Brano del documento:

○ ○ ○

“Sopravviverà l’Urss fino al 1984?” era il profetico titolo di un libro scritto nel 1970 da un dissidente russo Andrej Amalrik. Nel 1985 fu eletto segretario del Pcus Michail Gorbačëv.
Una domanda simile si può porre sul futuro della democrazia americana che da quasi 250 anni è il faro che ha orientato l’Europa verso un regime libero, pluralistico, rispettoso delle diversità e che da qualche anno sembra traballante e a rischio crollo. Se Alexis de Tocqueville tornasse a fare un viaggio dove lo portò nel 1831 la sua curiosità sul sistema penitenziario americano, dovrebbe riscrivere “La democrazia in America” l’opera che ha illuminato l’Occidente sulle virtù e l’originalità del modello dell’altra sponda dell’Atlantico. Perché due pericolosi virus si sono inseriti nella politica e nelle menti degli americani. Tra i repubblicani il contagio più pericoloso viene dal populismo, tra i democratici l’infezione deriva da un massimalismo benpensante che opera come un’ideologia senza idee.
Il populismo ha il suo campione in Donald Trump. La sua risalita nei consensi in vista delle elezioni del 2024 preoccupa molti ambienti, americani e no, che prefigurano scenari apocalittici.

○ ○ ○

Dati forniti:
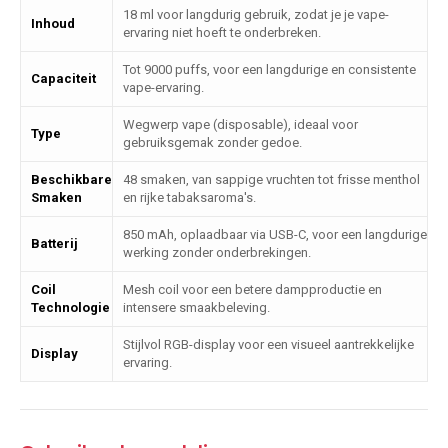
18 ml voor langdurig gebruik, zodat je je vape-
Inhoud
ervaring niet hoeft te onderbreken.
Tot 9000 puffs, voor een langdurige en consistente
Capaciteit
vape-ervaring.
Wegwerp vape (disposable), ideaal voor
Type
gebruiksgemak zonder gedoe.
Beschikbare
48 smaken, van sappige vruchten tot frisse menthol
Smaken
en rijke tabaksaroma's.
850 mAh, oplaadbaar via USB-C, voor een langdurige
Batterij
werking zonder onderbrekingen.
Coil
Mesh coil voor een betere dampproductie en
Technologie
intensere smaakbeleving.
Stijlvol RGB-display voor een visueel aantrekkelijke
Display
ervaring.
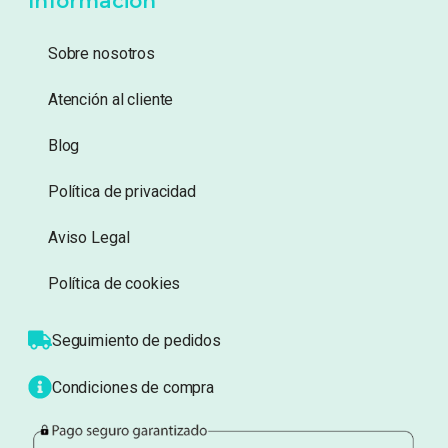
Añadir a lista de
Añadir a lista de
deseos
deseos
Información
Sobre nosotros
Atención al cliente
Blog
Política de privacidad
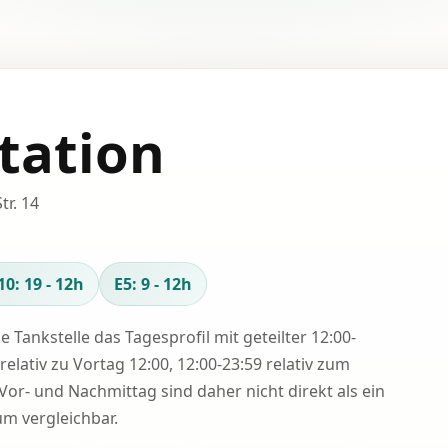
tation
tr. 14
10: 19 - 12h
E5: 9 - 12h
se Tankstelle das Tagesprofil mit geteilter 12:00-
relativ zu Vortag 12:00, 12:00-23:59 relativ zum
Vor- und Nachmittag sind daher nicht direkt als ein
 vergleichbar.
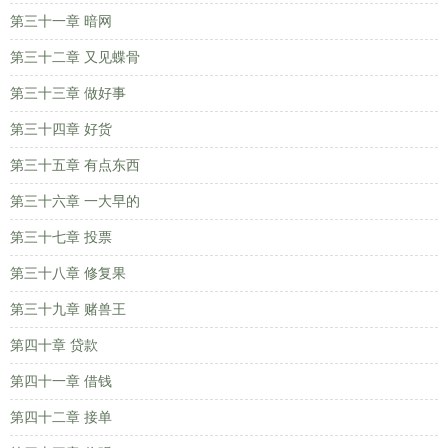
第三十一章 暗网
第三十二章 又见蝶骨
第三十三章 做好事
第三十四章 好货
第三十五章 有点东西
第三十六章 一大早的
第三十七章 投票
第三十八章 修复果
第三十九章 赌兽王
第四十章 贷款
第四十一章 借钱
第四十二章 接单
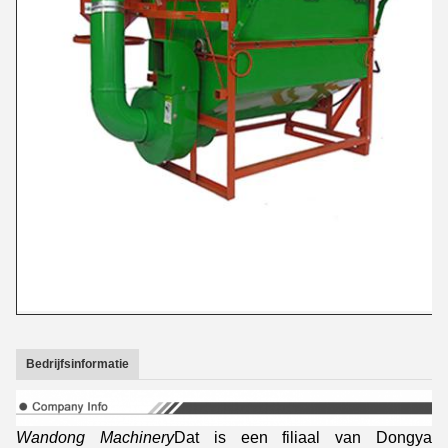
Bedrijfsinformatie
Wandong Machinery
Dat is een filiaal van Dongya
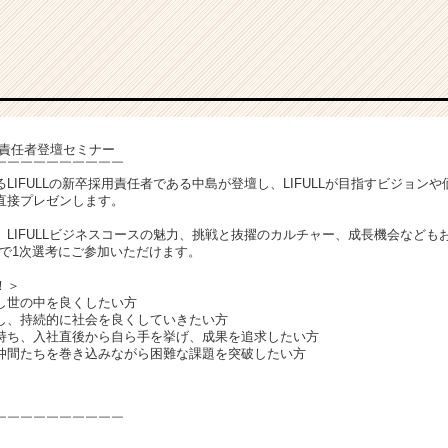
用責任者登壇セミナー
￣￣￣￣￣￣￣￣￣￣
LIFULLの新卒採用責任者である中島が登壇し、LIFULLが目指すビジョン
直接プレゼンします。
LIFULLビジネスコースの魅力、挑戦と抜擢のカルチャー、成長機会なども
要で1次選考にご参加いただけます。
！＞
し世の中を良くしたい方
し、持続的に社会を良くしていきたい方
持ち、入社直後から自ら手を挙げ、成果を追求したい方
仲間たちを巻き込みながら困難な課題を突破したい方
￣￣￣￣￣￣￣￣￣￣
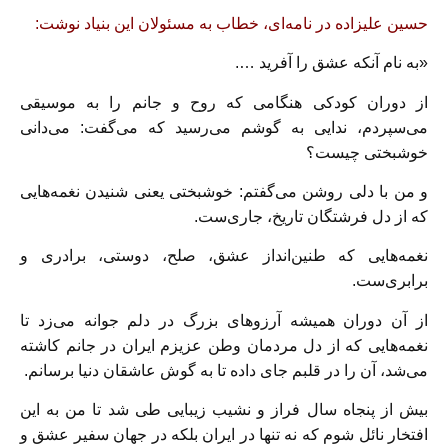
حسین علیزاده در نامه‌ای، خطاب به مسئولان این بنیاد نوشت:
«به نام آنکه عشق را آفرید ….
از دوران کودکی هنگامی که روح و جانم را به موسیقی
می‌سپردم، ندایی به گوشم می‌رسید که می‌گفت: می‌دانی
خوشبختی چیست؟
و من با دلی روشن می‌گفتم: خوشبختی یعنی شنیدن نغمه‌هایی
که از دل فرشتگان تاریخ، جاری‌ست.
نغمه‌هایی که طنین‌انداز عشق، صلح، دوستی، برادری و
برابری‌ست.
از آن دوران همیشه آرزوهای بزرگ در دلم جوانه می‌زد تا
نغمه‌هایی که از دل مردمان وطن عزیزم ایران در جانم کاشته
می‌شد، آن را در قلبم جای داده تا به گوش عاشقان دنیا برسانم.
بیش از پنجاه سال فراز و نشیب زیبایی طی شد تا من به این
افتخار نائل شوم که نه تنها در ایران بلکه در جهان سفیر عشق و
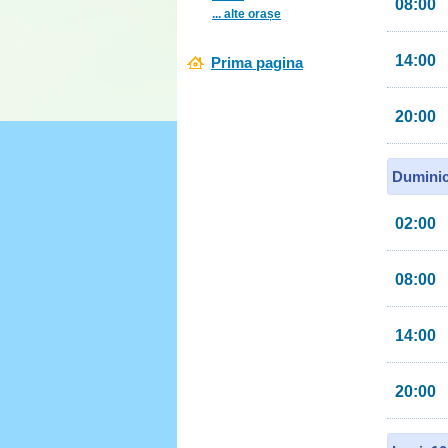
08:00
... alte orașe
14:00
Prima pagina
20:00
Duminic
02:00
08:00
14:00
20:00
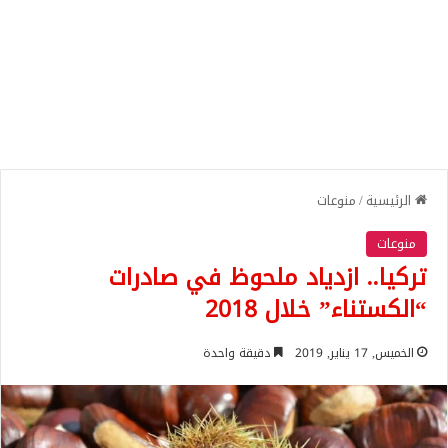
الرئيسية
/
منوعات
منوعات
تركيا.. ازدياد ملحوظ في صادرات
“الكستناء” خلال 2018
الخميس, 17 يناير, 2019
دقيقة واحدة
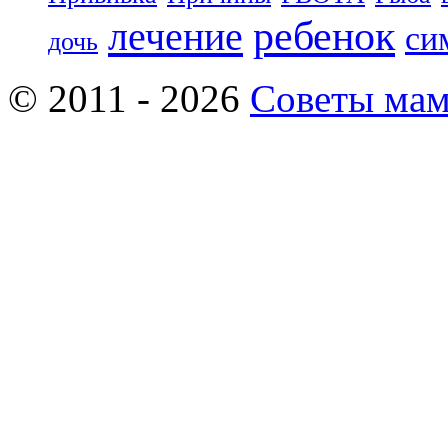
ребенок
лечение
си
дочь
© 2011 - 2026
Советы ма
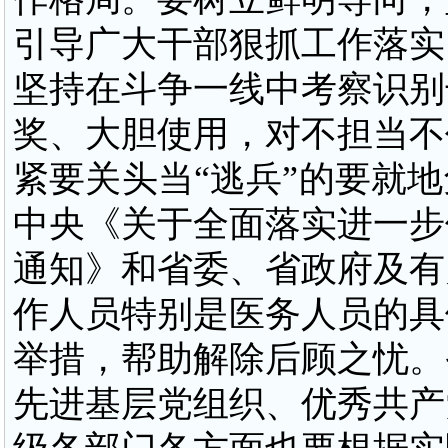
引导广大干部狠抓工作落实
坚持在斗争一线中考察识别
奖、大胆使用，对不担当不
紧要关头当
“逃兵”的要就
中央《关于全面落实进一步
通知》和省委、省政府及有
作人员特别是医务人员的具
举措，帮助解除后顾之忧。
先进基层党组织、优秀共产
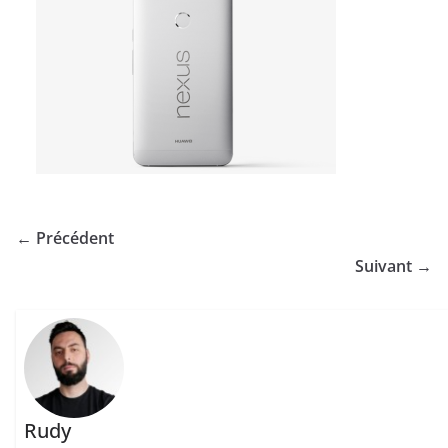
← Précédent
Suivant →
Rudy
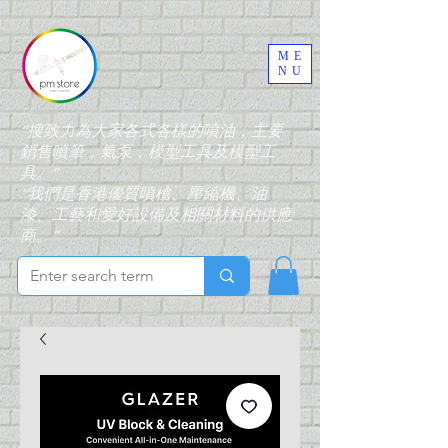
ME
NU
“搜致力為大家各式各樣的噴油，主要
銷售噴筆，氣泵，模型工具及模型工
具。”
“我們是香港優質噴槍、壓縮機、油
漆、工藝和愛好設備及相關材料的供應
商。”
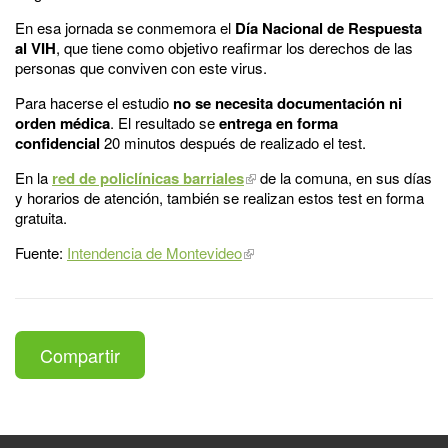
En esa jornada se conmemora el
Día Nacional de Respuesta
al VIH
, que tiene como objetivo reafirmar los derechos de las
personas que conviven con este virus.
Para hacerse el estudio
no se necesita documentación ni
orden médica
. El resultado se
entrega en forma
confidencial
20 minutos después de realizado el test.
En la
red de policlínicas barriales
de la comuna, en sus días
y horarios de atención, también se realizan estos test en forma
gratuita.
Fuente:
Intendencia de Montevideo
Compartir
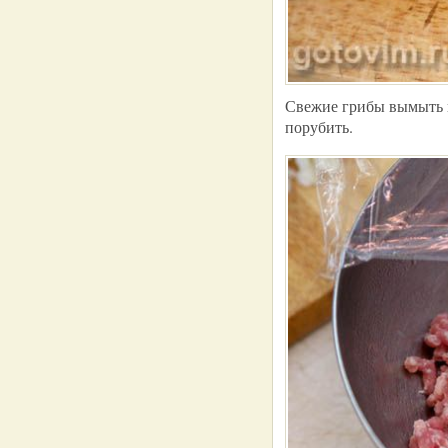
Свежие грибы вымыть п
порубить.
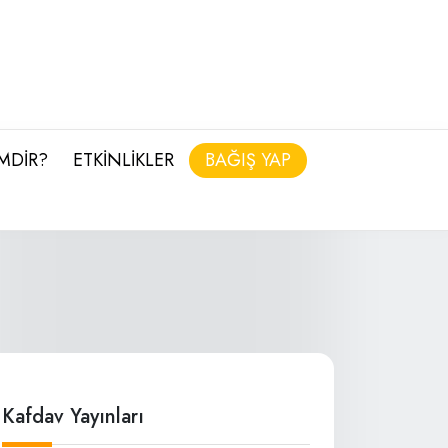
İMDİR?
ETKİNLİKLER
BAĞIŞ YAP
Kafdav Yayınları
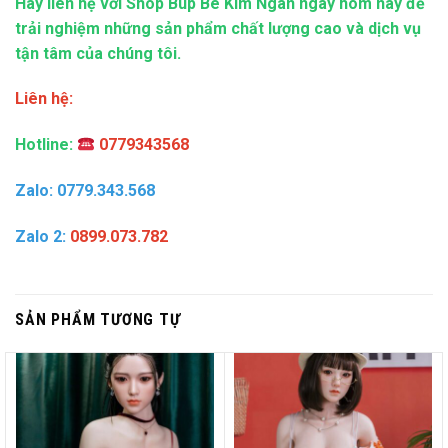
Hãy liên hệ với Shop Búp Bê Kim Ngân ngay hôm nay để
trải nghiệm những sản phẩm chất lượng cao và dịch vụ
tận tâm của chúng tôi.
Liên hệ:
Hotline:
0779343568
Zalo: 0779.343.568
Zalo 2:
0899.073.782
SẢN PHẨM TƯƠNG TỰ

○ ○ ○

Attività da svolgere:
- A) Le affermazioni (i), (ii) e (iii) concordano con il brano sulla democrazia americana? Rispondi sì o no a ciascuna e cita le parole del brano che lo dimostrano.
(i) Il libro di Andrej Amalrik fu scritto nel 1970.
(ii) Tocqueville fece il suo viaggio del 1831 per curiosità sul sistema scolastico americano.
(iii) Tra i democratici l'infezione deriva dal populismo.
- B) Rispondi brevemente a queste domande sul brano della democrazia americana:
(i) In che anno Michail Gorbačëv fu eletto segretario del Pcus?
(ii) Da quanti anni la democrazia americana è il faro che ha orientato l'Europa?
(iii) In vista di quali elezioni preoccupa la risalita di Donald Trump nei consensi?
Il materiale non ha alcun ruolo in questo lavoro.

Risposte scritte:
- A)
(i) Sì: "scritto nel 1970 da un dissidente russo Andrej Amalrik".
(ii) No: "la sua curiosità sul sistema penitenziario americano".
(iii) No: "tra i democratici l’infezione deriva da un massimalismo benpensante".

- B)
(i) Nel 1985.
(ii) Da quasi 250 anni.
(iii) Le elezioni del 2024.